[8] Grote, iii, 290.

[9] Ibid., 287, 288.

[10] Grote, iii, 289.

[11] It should be stated that the passage from Macaulay's writings here commented on was written and first published in 1840, before the speculations of the scientists who maintain the doctrines of evolution had attracted much attention, or been promulgated in their present shape.

[12] Rotation was considered the movement most conformable to reason and intelligence, and it is impracticable to any figure but the spherical. Grote, iii, 253.

[13] The primitive gods of Plato's conception (in the "Timæus") are not to be confounded with the gods of the poetic and popular faith. As Mr. Grote has pointed out, there is nothing more remarkable in Plato's writings than the subtilty and skill with which he contrived to elude the charge of impiety and infidelity toward the gods of tradition and of the popular faith. In a passage of the "Timæus," on which Mr.

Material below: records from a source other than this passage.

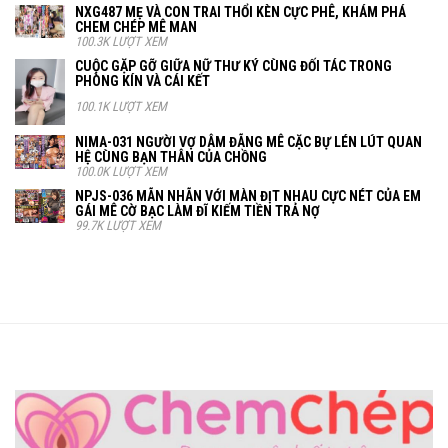
NXG487 MẸ VÀ CON TRAI THỔI KÈN CỰC PHÊ, KHÁM PHÁ
CHEM CHÉP MÊ MAN
100.3K LƯỢT XEM
CUỘC GẶP GỠ GIỮA NỮ THƯ KÝ CÙNG ĐỐI TÁC TRONG
PHÒNG KÍN VÀ CÁI KẾT
100.1K LƯỢT XEM
NIMA-031 NGƯỜI VỢ DÂM ĐÃNG MÊ CẶC BỰ LÉN LÚT QUAN
HỆ CÙNG BẠN THÂN CỦA CHỒNG
100.0K LƯỢT XEM
NPJS-036 MÃN NHÃN VỚI MÀN ĐỊT NHAU CỰC NÉT CỦA EM
GÁI MÊ CỜ BẠC LÀM ĐĨ KIẾM TIỀN TRẢ NỢ
99.7K LƯỢT XEM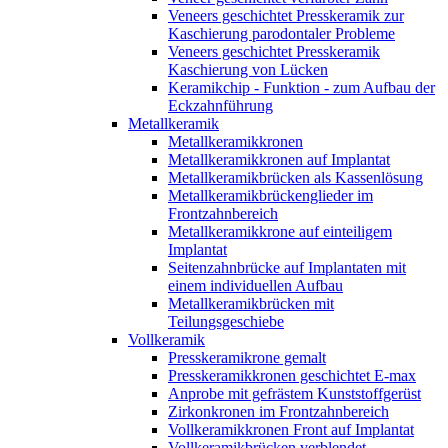
Veneers geschichtet Presskeramik zur
Kaschierung parodontaler Probleme
Veneers geschichtet Presskeramik
Kaschierung von Lücken
Keramikchip - Funktion - zum Aufbau der
Eckzahnführung
Metallkeramik
Metallkeramikkronen
Metallkeramikkronen auf Implantat
Metallkeramikbrücken als Kassenlösung
Metallkeramikbrückenglieder im
Frontzahnbereich
Metallkeramikkrone auf einteiligem
Implantat
Seitenzahnbrücke auf Implantaten mit
einem individuellen Aufbau
Metallkeramikbrücken mit
Teilungsgeschiebe
Vollkeramik
Presskeramikrone gemalt
Presskeramikkronen geschichtet E-max
Anprobe mit gefrästem Kunststoffgerüst
Zirkonkronen im Frontzahnbereich
Vollkeramikkronen Front auf Implantat
Vollkeramikbrücken verblendet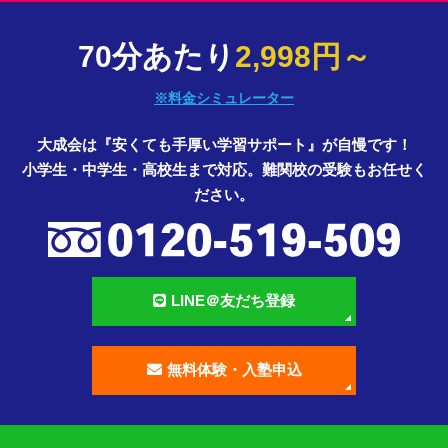
70分あたり
2,998円～
※料金シミュレーター
大成会は『安くても手厚い学習サポート』が自慢です！
小学生・中学生・高校生まで対応。難関校の受験もお任せく
ださい。
LINE＠友だち登録
無料体験・入塾申込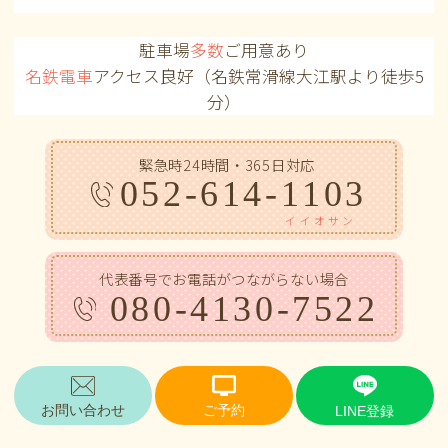
駐車場
多数
ご用意あり
名鉄電車
アクセス良好（名鉄常滑線大江駅より徒歩5
分）
緊急時24時間・365日対応
052-614-1103
イイオサン
代表番号でお電話がつながらない場合
080-4130-7522
お問い合わせ
ご予約
LINE登録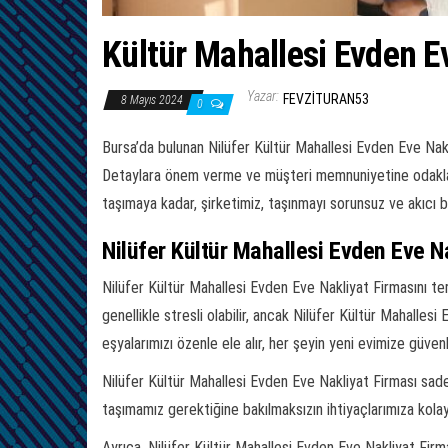
Kültür Mahallesi Evden Ev
Yazar:
FEVZITURAN53
8 Mayıs 2024
0
Bursa’da bulunan Nilüfer Kültür Mahallesi Evden Eve Nakl
Detaylara önem verme ve müşteri memnuniyetine odaklanar
taşımaya kadar, şirketimiz, taşınmayı sorunsuz ve akıcı 
Nilüfer Kültür Mahallesi Evden Eve Na
Nilüfer Kültür Mahallesi Evden Eve Nakliyat Firmasını ter
genellikle stresli olabilir, ancak Nilüfer Kültür Mahalle
eşyalarımızı özenle ele alır, her şeyin yeni evimize güvenl
Nilüfer Kültür Mahallesi Evden Eve Nakliyat Firması sade
taşımamız gerektiğine bakılmaksızın ihtiyaçlarımıza kolay
Ayrıca, Nilüfer Kültür Mahallesi Evden Eve Nakliyat Firma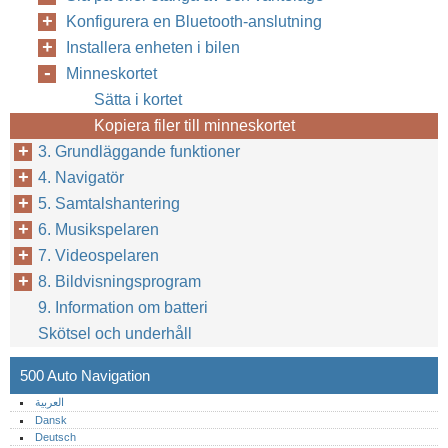
Konfigurera en Bluetooth-anslutning
Installera enheten i bilen
Minneskortet
Sätta i kortet
Kopiera filer till minneskortet
3. Grundläggande funktioner
4. Navigatör
5. Samtalshantering
6. Musikspelaren
7. Videospelaren
8. Bildvisningsprogram
9. Information om batteri
Skötsel och underhåll
500 Auto Navigation
العربية
Dansk
Deutsch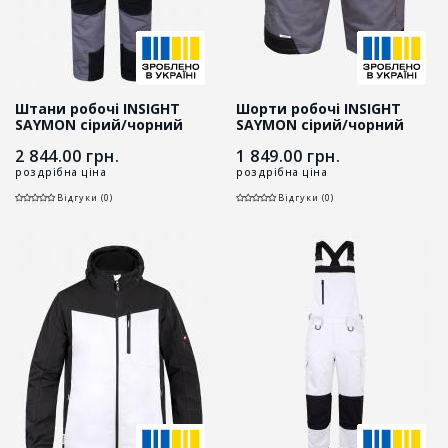
Штани робочі INSIGHT
Шорти робочі INSIGHT
SAYMON cірий/чорний
SAYMON cірий/чорний
2 844.00
грн.
1 849.00
грн.
роздрібна ціна
роздрібна ціна
Відгуки (0)
Відгуки (0)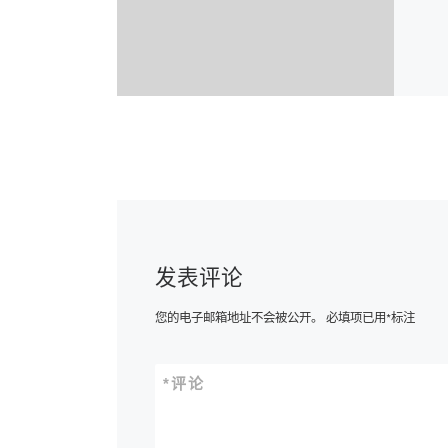
发表评论
您的电子邮箱地址不会被公开。
必填项已用
*
标注
*
评论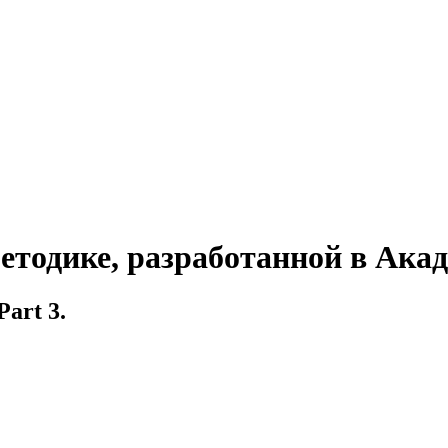
етодике, разработанной в Ака
Part 3.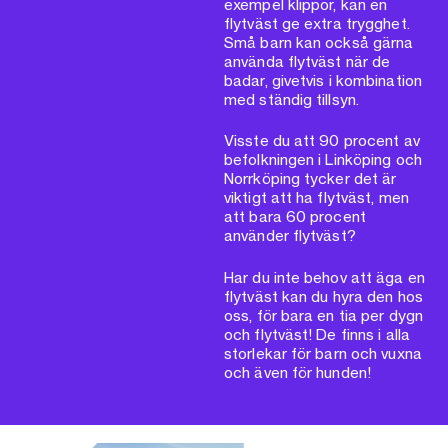
exempel klippor, kan en
flytväst ge extra trygghet.
Små barn kan också gärna
använda flytväst när de
badar, givetvis i kombination
med ständig tillsyn.
Visste du att 90 procent av
befolkningen i Linköping och
Norrköping tycker det är
viktigt att ha flytväst, men
att bara 60 procent
använder flytväst?
Har du inte behov att äga en
flytväst kan du hyra den hos
oss, för bara en tia per dygn
och flytväst! De finns i alla
storlekar för barn och vuxna
och även för hunden!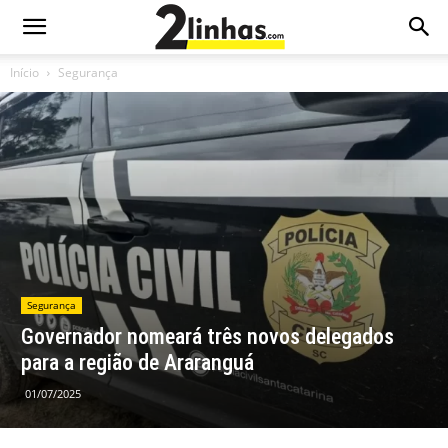
Início
Segurança
Segurança
Governador nomeará três novos delegados
para a região de Araranguá
01/07/2025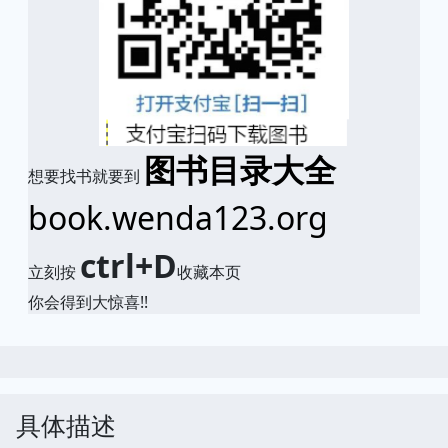
图书目录大全
想要找书就要到
book.wenda123.org
ctrl+D
立刻按
收藏本页
你会得到大惊喜!!
具体描述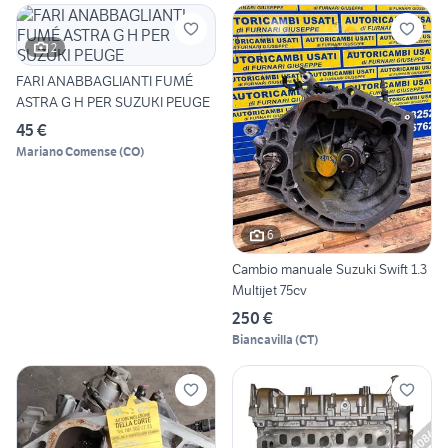
2
FARI ANABBAGLIANTI FUMÉ
ASTRA G H PER SUZUKI PEUGE
45 €
Mariano Comense
(
CO
)
6
Cambio manuale Suzuki Swift 1.3
Multijet 75cv
250 €
Biancavilla
(
CT
)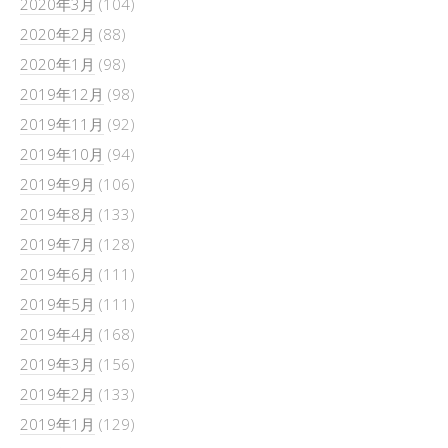
2020年3月
(104)
2020年2月
(88)
2020年1月
(98)
2019年12月
(98)
2019年11月
(92)
2019年10月
(94)
2019年9月
(106)
2019年8月
(133)
2019年7月
(128)
2019年6月
(111)
2019年5月
(111)
2019年4月
(168)
2019年3月
(156)
2019年2月
(133)
2019年1月
(129)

Grote seems to be in doubt whether it was ironical or sincere, Plato boldly confronts the difficulty by saying that we must believe competent witnesses whose testimony we have, respecting the genesis of the remaining gods who have personal names and were believed in by his contemporaries. For his own part, he says, he does not pretend to account for their generation. The sons of the gods, the heroic and sacred families, who must have known their own fathers and all about their own family affairs, have given us their family traditions, and we must obey the law and believe. But concerning the primitive gods, the first progenitors of the remaining gods, we are at liberty to speculate. The ingenuity of this admission of authority where authority has spoken, reconcilable with speculation upon matters on which authority has not spoken, is admirable. Plato, as Mr. Grote has observed, was willing to incur the risk of one count of the indictment which was brought against his master Socrates, that of introducing new divine persons. In legal parlance he might have demurred to this count, as not charging any offense against the established religion. But the other count, for not acknowledging the gods whom the city acknowledged, he did not choose to encounter. As to them, he prudently, and perhaps sarcastically, accepts the testimony of witnesses who speak by inspiration and authority. But as to the primitive gods, the progenitors of the gods from whom were descended the heroic and sacred families of men, he expresses in the "Timæus" his own convictions, without appealing to authority and without intimating that he is speaking of mysteries beyond the comprehension of his reason. The boldness of this flight beyond all authority into the realms of pure reason is very striking, even if it does end in nothing but probability, which is all that Plato claims for his theory.

[14] It must be remembered that, in the formation of the cosmical soul, the ingredients were the eternal Ideas; of these there could be a remnant after the cosmical soul was formed. But the cosmical body, which was formed out of the material elements, comprehended the whole of them, and there could be no remnant or surplus of them remaining outside. But portions of them could be borrowed for a limited period of mortal existence, and would return to their place in the Kosmos when that existence terminated. If this distinction be carried along, Plato will not be found to be inconsistent with himself.

[15] It does not distinctly appear what was to become of the rational soul if it finally failed in the conflict with evil, at the lowest end of the transmigration. Being immortal, it could not perish. But in providing for it an opportunity of final success through all the forms of animal life to which it might be condemned, it would seem that Plato was pressed by a reluctance to encounter the idea of endless misery. This point, however, does not obscure his explanation of the process by which species of animals, and a succession of inferior animals, came to exist.

[16] Mr. Grote has pointed out that in his other writings, notably in the "Republic" and in the "Leges", Plato is not consistent with this idea that the gods are responsible for the evil that man causes to himself; and that in the "Timæus" he plainly makes the Demiurgus responsible, because he brings, or allows to be brought, an immortal soul down from its star, where it was living pure, intelligent, and in harmony with reason, and makes it incur corruption, disturbance, and stupidity, by junction with a mortal body and two mortal and inferior souls.

[17] I have omitted the description of the influence of disease induced by an over-indulgence of appetite, etc., in aiding the process of debasement from the primitive type. The reader can find this influence developed in Grote, or can consult the original Greek of the "Timæus." It would appear that Plato considered the effect of all the appetites, when too much indulged, as tending in the primitive non-sexual type toward the development of that lower kind of animal which the gods saw fit to treat as fit only to become woman.